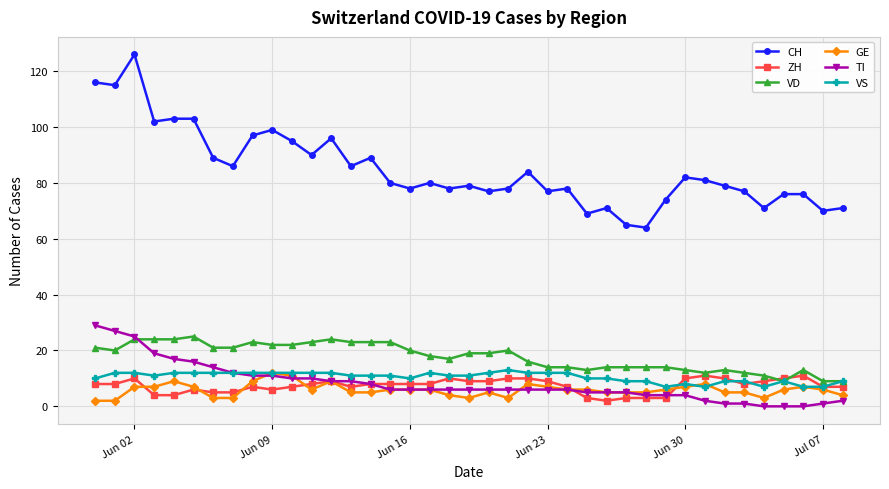

How many categories are shown in the chart?

39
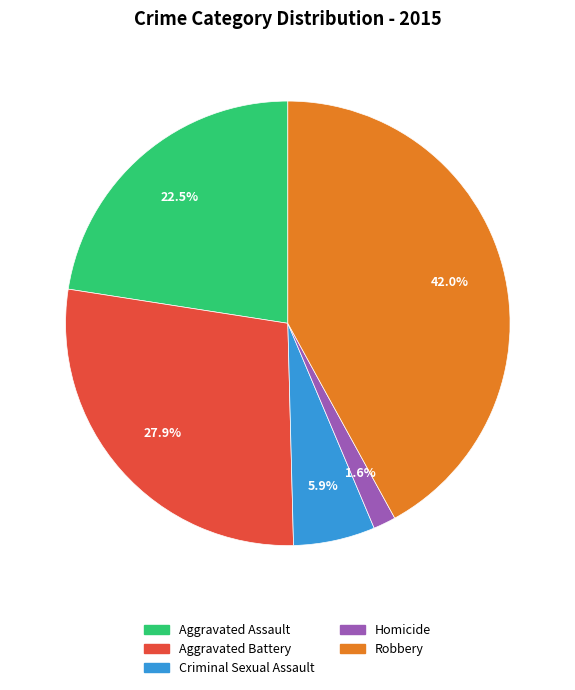

Which category has the biggest portion of the pie?

Robbery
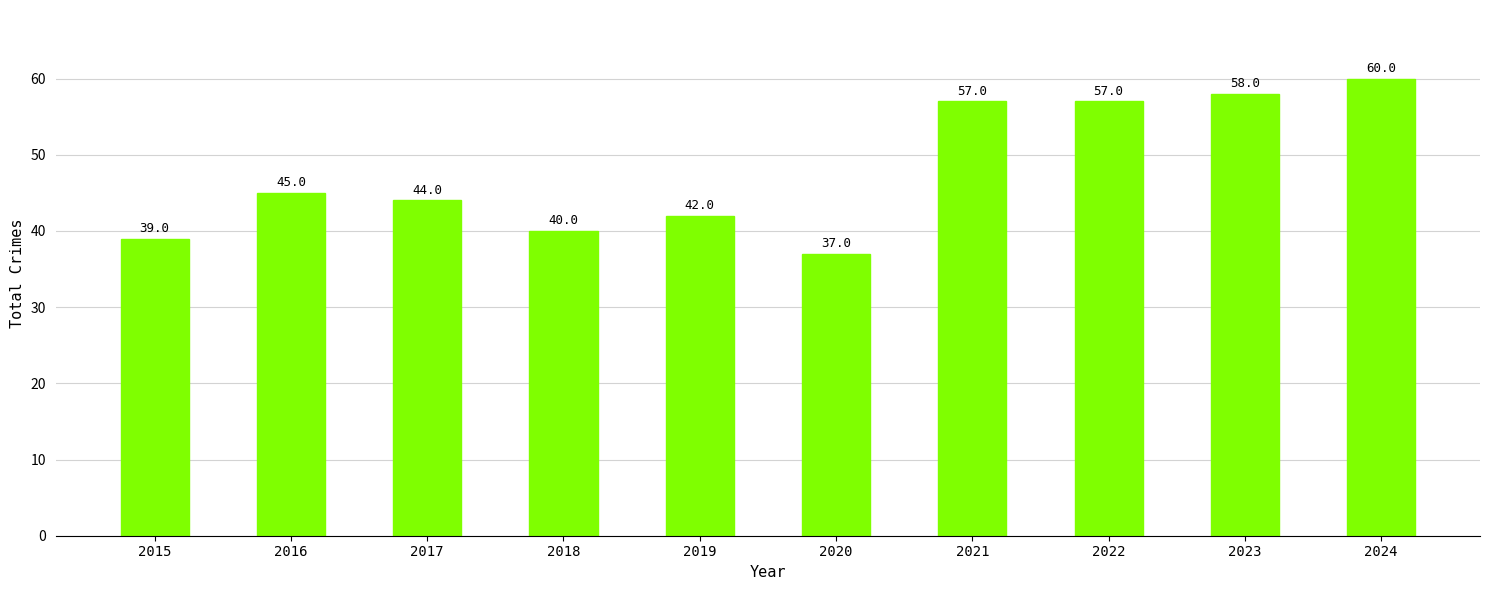

Read the value at 2024, to the nearest 5.

60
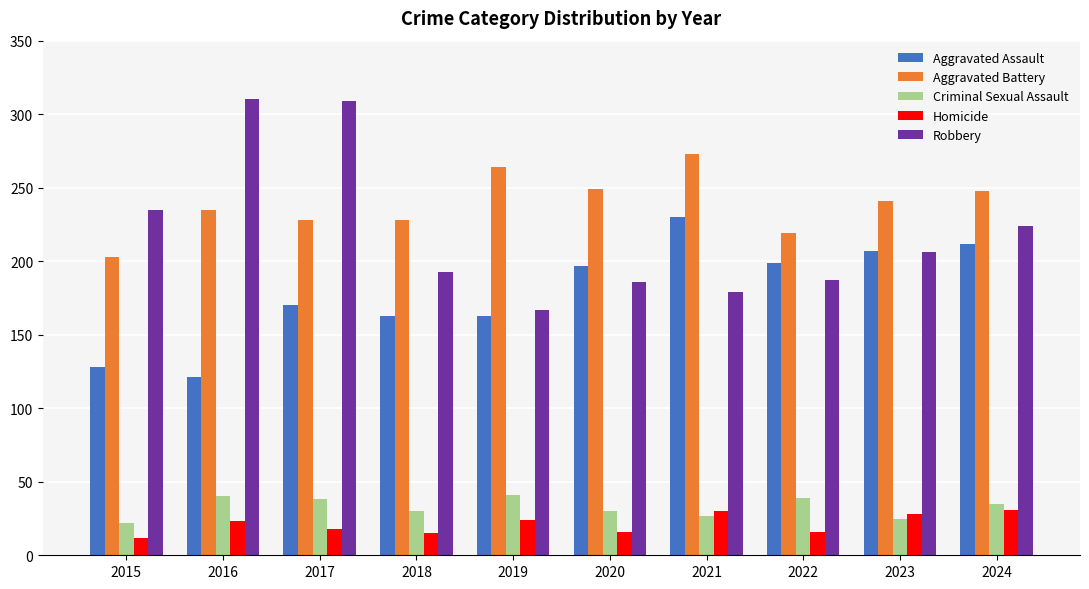

The value of Homicide at 2024 is 31. True or false?

True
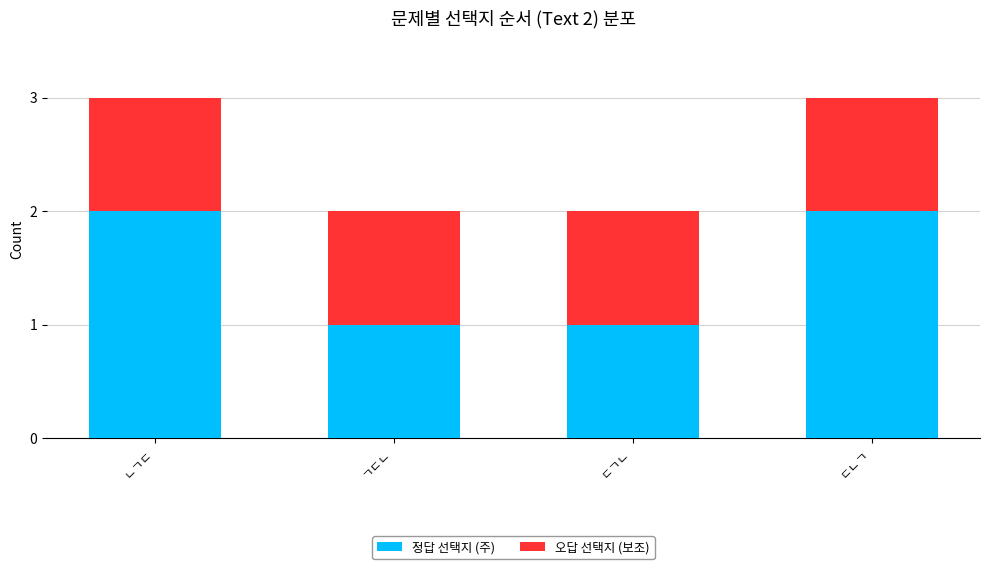

What is the sum of all 정답 선택지 (주) values?

6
· · ·
Exercise goal -
Rewrite the lines above as a numbered list, leaving out the blank lines and the pictures.

Result of this exercise -
1. How many categories are shown in the chart?
2. 39
3. Which category has the biggest portion of the pie?
4. Robbery
5. Read the value at 2024, to the nearest 5.
6. 60
7. The value of Homicide at 2024 is 31. True or false?
8. True
9. What is the sum of all 정답 선택지 (주) values?
10. 6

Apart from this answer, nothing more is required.